Excerpted records ->

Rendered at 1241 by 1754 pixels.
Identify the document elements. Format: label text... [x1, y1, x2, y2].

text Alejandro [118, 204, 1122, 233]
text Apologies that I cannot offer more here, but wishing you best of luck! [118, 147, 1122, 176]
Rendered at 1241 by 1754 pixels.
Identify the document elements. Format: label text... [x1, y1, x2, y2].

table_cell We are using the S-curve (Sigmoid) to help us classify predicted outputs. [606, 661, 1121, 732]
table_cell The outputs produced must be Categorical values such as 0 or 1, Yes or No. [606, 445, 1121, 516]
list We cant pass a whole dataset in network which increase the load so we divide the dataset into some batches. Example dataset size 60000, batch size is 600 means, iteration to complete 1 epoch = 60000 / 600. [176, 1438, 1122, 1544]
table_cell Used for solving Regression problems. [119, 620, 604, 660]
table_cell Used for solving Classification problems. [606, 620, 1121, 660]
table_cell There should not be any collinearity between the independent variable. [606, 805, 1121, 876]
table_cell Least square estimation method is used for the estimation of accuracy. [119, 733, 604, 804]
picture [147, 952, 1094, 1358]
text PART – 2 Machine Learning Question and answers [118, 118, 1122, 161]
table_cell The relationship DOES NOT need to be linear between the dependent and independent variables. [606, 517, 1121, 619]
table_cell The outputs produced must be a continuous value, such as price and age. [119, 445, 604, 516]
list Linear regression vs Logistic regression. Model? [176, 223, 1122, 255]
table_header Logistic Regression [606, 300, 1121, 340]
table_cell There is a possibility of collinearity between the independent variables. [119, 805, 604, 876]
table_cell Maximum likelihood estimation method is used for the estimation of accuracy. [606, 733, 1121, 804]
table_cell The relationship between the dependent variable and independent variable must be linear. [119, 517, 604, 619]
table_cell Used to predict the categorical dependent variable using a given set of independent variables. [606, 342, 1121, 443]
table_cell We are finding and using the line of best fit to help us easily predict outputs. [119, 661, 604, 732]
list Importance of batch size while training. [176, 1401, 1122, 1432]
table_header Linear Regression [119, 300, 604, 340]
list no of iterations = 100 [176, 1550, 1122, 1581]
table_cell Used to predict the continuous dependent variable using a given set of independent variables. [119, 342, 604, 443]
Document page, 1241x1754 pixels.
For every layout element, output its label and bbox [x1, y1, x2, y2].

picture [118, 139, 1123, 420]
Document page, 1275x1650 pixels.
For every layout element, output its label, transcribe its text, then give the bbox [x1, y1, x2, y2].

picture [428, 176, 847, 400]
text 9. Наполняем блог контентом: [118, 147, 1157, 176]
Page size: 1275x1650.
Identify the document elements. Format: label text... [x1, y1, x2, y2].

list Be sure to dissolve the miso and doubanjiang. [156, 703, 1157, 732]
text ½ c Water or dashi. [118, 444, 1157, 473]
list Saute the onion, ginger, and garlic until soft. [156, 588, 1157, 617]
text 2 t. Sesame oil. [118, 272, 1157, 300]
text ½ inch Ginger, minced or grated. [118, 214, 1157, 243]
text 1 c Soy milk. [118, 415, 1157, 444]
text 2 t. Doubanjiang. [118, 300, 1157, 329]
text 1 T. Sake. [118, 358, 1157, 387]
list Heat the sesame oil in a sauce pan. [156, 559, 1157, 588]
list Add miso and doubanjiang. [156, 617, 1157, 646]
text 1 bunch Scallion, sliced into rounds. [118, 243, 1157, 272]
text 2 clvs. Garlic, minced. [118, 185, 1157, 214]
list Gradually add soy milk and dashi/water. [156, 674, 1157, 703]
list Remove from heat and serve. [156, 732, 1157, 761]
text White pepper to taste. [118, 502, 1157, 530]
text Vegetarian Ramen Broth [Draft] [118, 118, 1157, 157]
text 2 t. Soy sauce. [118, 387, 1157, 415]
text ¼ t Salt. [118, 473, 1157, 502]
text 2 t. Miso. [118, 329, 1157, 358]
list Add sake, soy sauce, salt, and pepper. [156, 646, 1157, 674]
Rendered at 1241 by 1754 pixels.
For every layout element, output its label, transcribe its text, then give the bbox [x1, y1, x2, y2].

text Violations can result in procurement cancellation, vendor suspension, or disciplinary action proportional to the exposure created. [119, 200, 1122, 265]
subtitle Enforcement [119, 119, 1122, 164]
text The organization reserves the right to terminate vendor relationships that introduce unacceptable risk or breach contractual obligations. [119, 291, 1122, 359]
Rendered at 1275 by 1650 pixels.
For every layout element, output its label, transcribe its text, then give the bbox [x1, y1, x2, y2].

What to do -> Extract every line of text from all the entries above, copying each one word for word.

Solution ->
Rendered at 1241 by 1754 pixels.
Identify the document elements. Format: label text... [x1, y1, x2, y2].

text Alejandro [118, 204, 1122, 233]
text Apologies that I cannot offer more here, but wishing you best of luck! [118, 147, 1122, 176]
Rendered at 1241 by 1754 pixels.
Identify the document elements. Format: label text... [x1, y1, x2, y2].

table_cell We are using the S-curve (Sigmoid) to help us classify predicted outputs. [606, 661, 1121, 732]
table_cell The outputs produced must be Categorical values such as 0 or 1, Yes or No. [606, 445, 1121, 516]
list We cant pass a whole dataset in network which increase the load so we divide the dataset into some batches. Example dataset size 60000, batch size is 600 means, iteration to complete 1 epoch = 60000 / 600. [176, 1438, 1122, 1544]
table_cell Used for solving Regression problems. [119, 620, 604, 660]
table_cell Used for solving Classification problems. [606, 620, 1121, 660]
table_cell There should not be any collinearity between the independent variable. [606, 805, 1121, 876]
table_cell Least square estimation method is used for the estimation of accuracy. [119, 733, 604, 804]
picture [147, 952, 1094, 1358]
text PART – 2 Machine Learning Question and answers [118, 118, 1122, 161]
table_cell The relationship DOES NOT need to be linear between the dependent and independent variables. [606, 517, 1121, 619]
table_cell The outputs produced must be a continuous value, such as price and age. [119, 445, 604, 516]
list Linear regression vs Logistic regression. Model? [176, 223, 1122, 255]
table_header Logistic Regression [606, 300, 1121, 340]
table_cell There is a possibility of collinearity between the independent variables. [119, 805, 604, 876]
table_cell Maximum likelihood estimation method is used for the estimation of accuracy. [606, 733, 1121, 804]
table_cell The relationship between the dependent variable and independent variable must be linear. [119, 517, 604, 619]
table_cell Used to predict the categorical dependent variable using a given set of independent variables. [606, 342, 1121, 443]
table_cell We are finding and using the line of best fit to help us easily predict outputs. [119, 661, 604, 732]
list Importance of batch size while training. [176, 1401, 1122, 1432]
table_header Linear Regression [119, 300, 604, 340]
list no of iterations = 100 [176, 1550, 1122, 1581]
table_cell Used to predict the continuous dependent variable using a given set of independent variables. [119, 342, 604, 443]
Document page, 1241x1754 pixels.
For every layout element, output its label and bbox [x1, y1, x2, y2].

picture [118, 139, 1123, 420]
Document page, 1275x1650 pixels.
For every layout element, output its label, transcribe its text, then give the bbox [x1, y1, x2, y2].

picture [428, 176, 847, 400]
text 9. Наполняем блог контентом: [118, 147, 1157, 176]
Page size: 1275x1650.
Identify the document elements. Format: label text... [x1, y1, x2, y2].

list Be sure to dissolve the miso and doubanjiang. [156, 703, 1157, 732]
text ½ c Water or dashi. [118, 444, 1157, 473]
list Saute the onion, ginger, and garlic until soft. [156, 588, 1157, 617]
text 2 t. Sesame oil. [118, 272, 1157, 300]
text ½ inch Ginger, minced or grated. [118, 214, 1157, 243]
text 1 c Soy milk. [118, 415, 1157, 444]
text 2 t. Doubanjiang. [118, 300, 1157, 329]
text 1 T. Sake. [118, 358, 1157, 387]
list Heat the sesame oil in a sauce pan. [156, 559, 1157, 588]
list Add miso and doubanjiang. [156, 617, 1157, 646]
text 1 bunch Scallion, sliced into rounds. [118, 243, 1157, 272]
text 2 clvs. Garlic, minced. [118, 185, 1157, 214]
list Gradually add soy milk and dashi/water. [156, 674, 1157, 703]
list Remove from heat and serve. [156, 732, 1157, 761]
text White pepper to taste. [118, 502, 1157, 530]
text Vegetarian Ramen Broth [Draft] [118, 118, 1157, 157]
text 2 t. Soy sauce. [118, 387, 1157, 415]
text ¼ t Salt. [118, 473, 1157, 502]
text 2 t. Miso. [118, 329, 1157, 358]
list Add sake, soy sauce, salt, and pepper. [156, 646, 1157, 674]
Rendered at 1241 by 1754 pixels.
For every layout element, output its label, transcribe its text, then give the bbox [x1, y1, x2, y2].

text Violations can result in procurement cancellation, vendor suspension, or disciplinary action proportional to the exposure created. [119, 200, 1122, 265]
subtitle Enforcement [119, 119, 1122, 164]
text The organization reserves the right to terminate vendor relationships that introduce unacceptable risk or breach contractual obligations. [119, 291, 1122, 359]
Rendered at 1275 by 1650 pixels.
For every layout element, output its label, transcribe its text, then give the bbox [x1, y1, x2, y2].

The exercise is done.